***** Data to examine *****

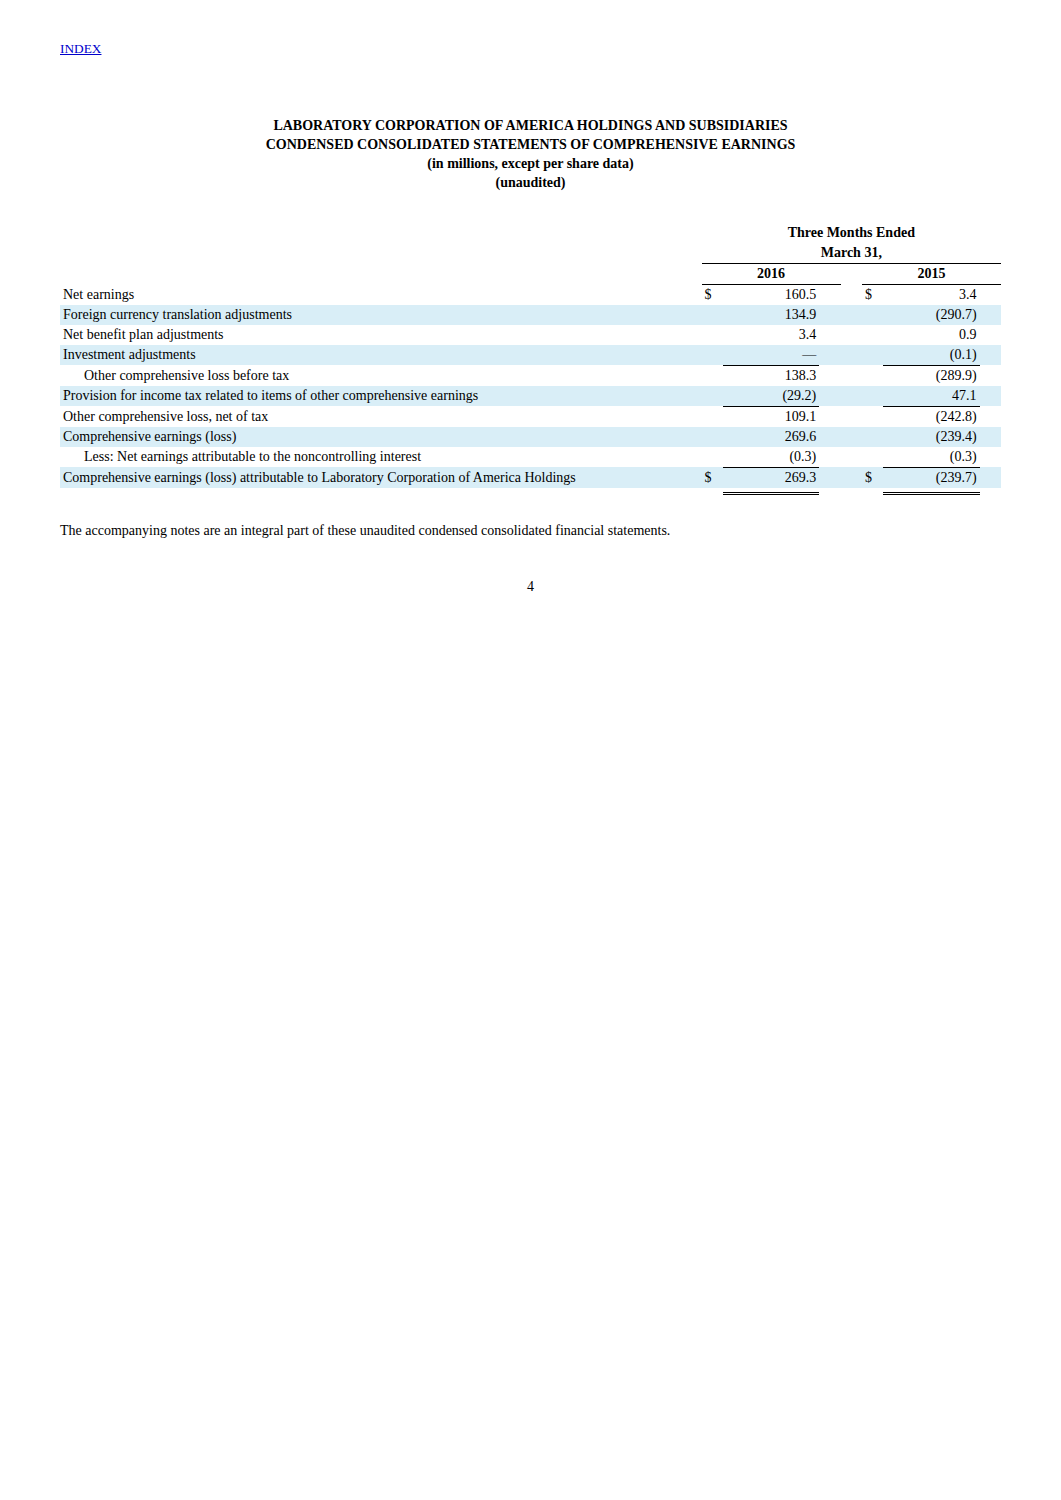INDEX
LABORATORY CORPORATION OF AMERICA HOLDINGS AND SUBSIDIARIES
CONDENSED CONSOLIDATED STATEMENTS OF COMPREHENSIVE EARNINGS
(in millions, except per share data)
(unaudited)
| | | Three Months Ended |
| | | March 31, |
| | | 2016 | | 2015 |
| Net earnings | | $ | 160.5 | | | $ | 3.4 | |
| Foreign currency translation adjustments | | | 134.9 | | | | (290.7) | |
| Net benefit plan adjustments | | | 3.4 | | | | 0.9 | |
| Investment adjustments | | | — | | | | (0.1) | |
| Other comprehensive loss before tax | | | 138.3 | | | | (289.9) | |
| Provision for income tax related to items of other comprehensive earnings | | | (29.2) | | | | 47.1 | |
| Other comprehensive loss, net of tax | | | 109.1 | | | | (242.8) | |
| Comprehensive earnings (loss) | | | 269.6 | | | | (239.4) | |
| Less: Net earnings attributable to the noncontrolling interest | | | (0.3) | | | | (0.3) | |
| Comprehensive earnings (loss) attributable to Laboratory Corporation of America Holdings | | $ | 269.3 | | | $ | (239.7) | |
The accompanying notes are an integral part of these unaudited condensed consolidated financial statements.
4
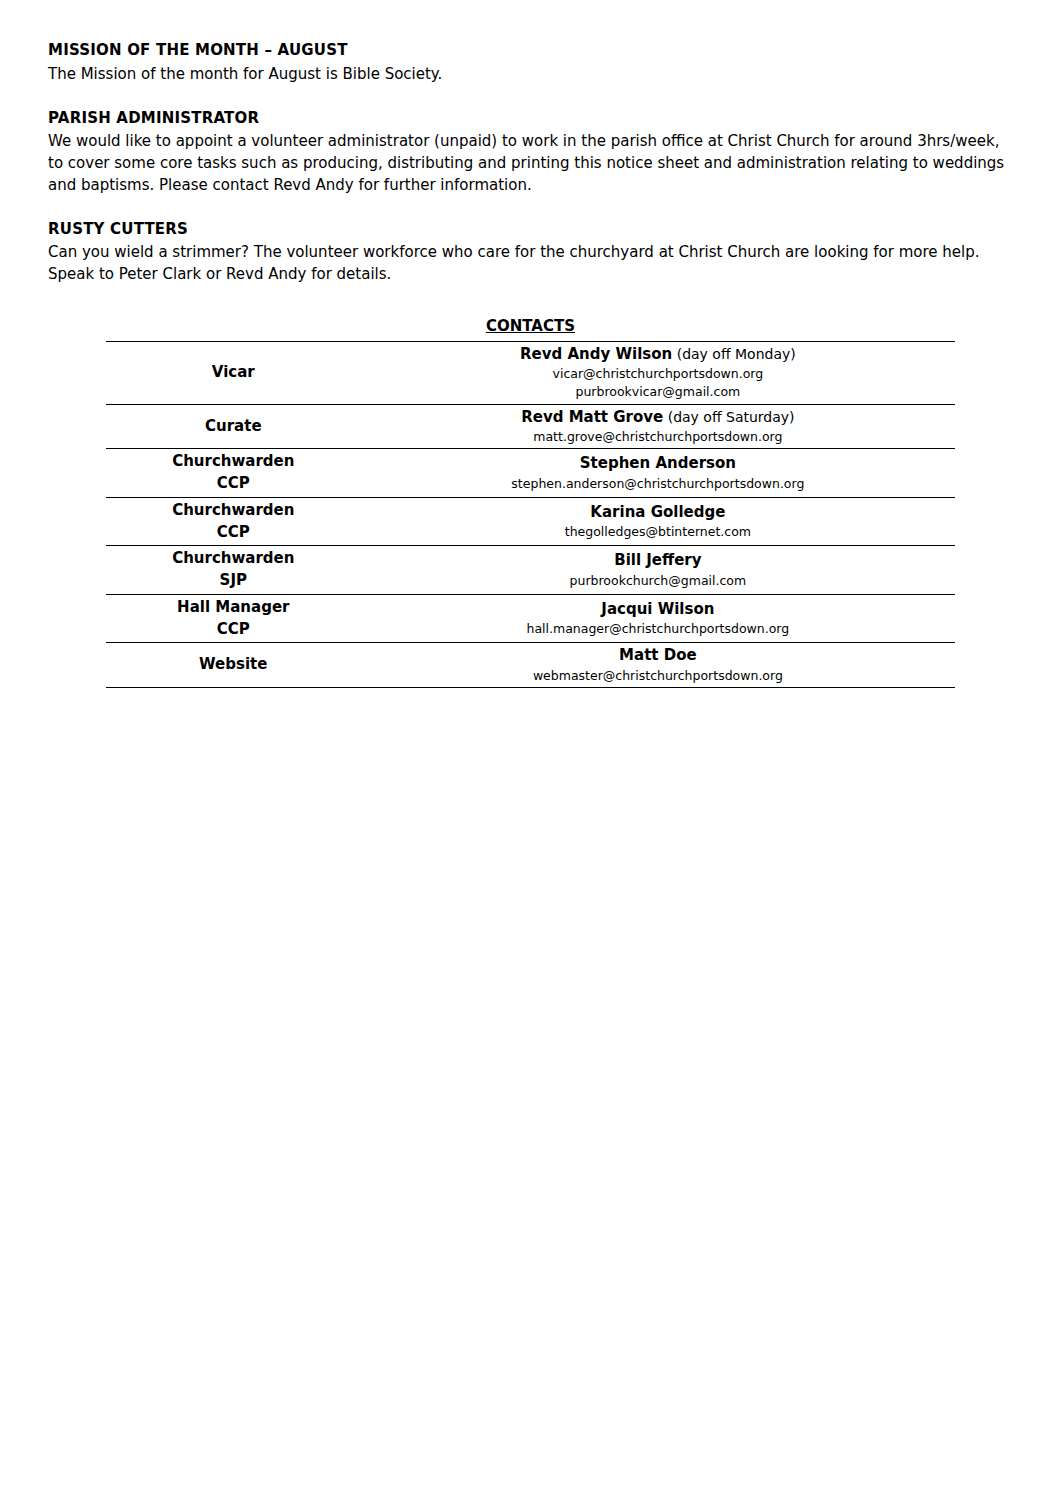MISSION OF THE MONTH – AUGUST
The Mission of the month for August is Bible Society.
PARISH ADMINISTRATOR
We would like to appoint a volunteer administrator (unpaid) to work in the parish office at Christ Church for around 3hrs/week, to cover some core tasks such as producing, distributing and printing this notice sheet and administration relating to weddings and baptisms. Please contact Revd Andy for further information.
RUSTY CUTTERS
Can you wield a strimmer? The volunteer workforce who care for the churchyard at Christ Church are looking for more help. Speak to Peter Clark or Revd Andy for details.
CONTACTS
| Vicar | Revd Andy Wilson (day off Monday) vicar@christchurchportsdown.org purbrookvicar@gmail.com |
| Curate | Revd Matt Grove (day off Saturday) matt.grove@christchurchportsdown.org |
| Churchwarden CCP | Stephen Anderson stephen.anderson@christchurchportsdown.org |
| Churchwarden CCP | Karina Golledge thegolledges@btinternet.com |
| Churchwarden SJP | Bill Jeffery purbrookchurch@gmail.com |
| Hall Manager CCP | Jacqui Wilson hall.manager@christchurchportsdown.org |
| Website | Matt Doe webmaster@christchurchportsdown.org |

*****

Pictures aside, reproduce the listing above exactly.

Response for this exercise →
INDEX
LABORATORY CORPORATION OF AMERICA HOLDINGS AND SUBSIDIARIES
CONDENSED CONSOLIDATED STATEMENTS OF COMPREHENSIVE EARNINGS
(in millions, except per share data)
(unaudited)
| | | Three Months Ended |
| | | March 31, |
| | | 2016 | | 2015 |
| Net earnings | | $ | 160.5 | | | $ | 3.4 | |
| Foreign currency translation adjustments | | | 134.9 | | | | (290.7) | |
| Net benefit plan adjustments | | | 3.4 | | | | 0.9 | |
| Investment adjustments | | | — | | | | (0.1) | |
| Other comprehensive loss before tax | | | 138.3 | | | | (289.9) | |
| Provision for income tax related to items of other comprehensive earnings | | | (29.2) | | | | 47.1 | |
| Other comprehensive loss, net of tax | | | 109.1 | | | | (242.8) | |
| Comprehensive earnings (loss) | | | 269.6 | | | | (239.4) | |
| Less: Net earnings attributable to the noncontrolling interest | | | (0.3) | | | | (0.3) | |
| Comprehensive earnings (loss) attributable to Laboratory Corporation of America Holdings | | $ | 269.3 | | | $ | (239.7) | |
The accompanying notes are an integral part of these unaudited condensed consolidated financial statements.
4
MISSION OF THE MONTH – AUGUST
The Mission of the month for August is Bible Society.
PARISH ADMINISTRATOR
We would like to appoint a volunteer administrator (unpaid) to work in the parish office at Christ Church for around 3hrs/week, to cover some core tasks such as producing, distributing and printing this notice sheet and administration relating to weddings and baptisms. Please contact Revd Andy for further information.
RUSTY CUTTERS
Can you wield a strimmer? The volunteer workforce who care for the churchyard at Christ Church are looking for more help. Speak to Peter Clark or Revd Andy for details.
CONTACTS
| Vicar | Revd Andy Wilson (day off Monday) vicar@christchurchportsdown.org purbrookvicar@gmail.com |
| Curate | Revd Matt Grove (day off Saturday) matt.grove@christchurchportsdown.org |
| Churchwarden CCP | Stephen Anderson stephen.anderson@christchurchportsdown.org |
| Churchwarden CCP | Karina Golledge thegolledges@btinternet.com |
| Churchwarden SJP | Bill Jeffery purbrookchurch@gmail.com |
| Hall Manager CCP | Jacqui Wilson hall.manager@christchurchportsdown.org |
| Website | Matt Doe webmaster@christchurchportsdown.org |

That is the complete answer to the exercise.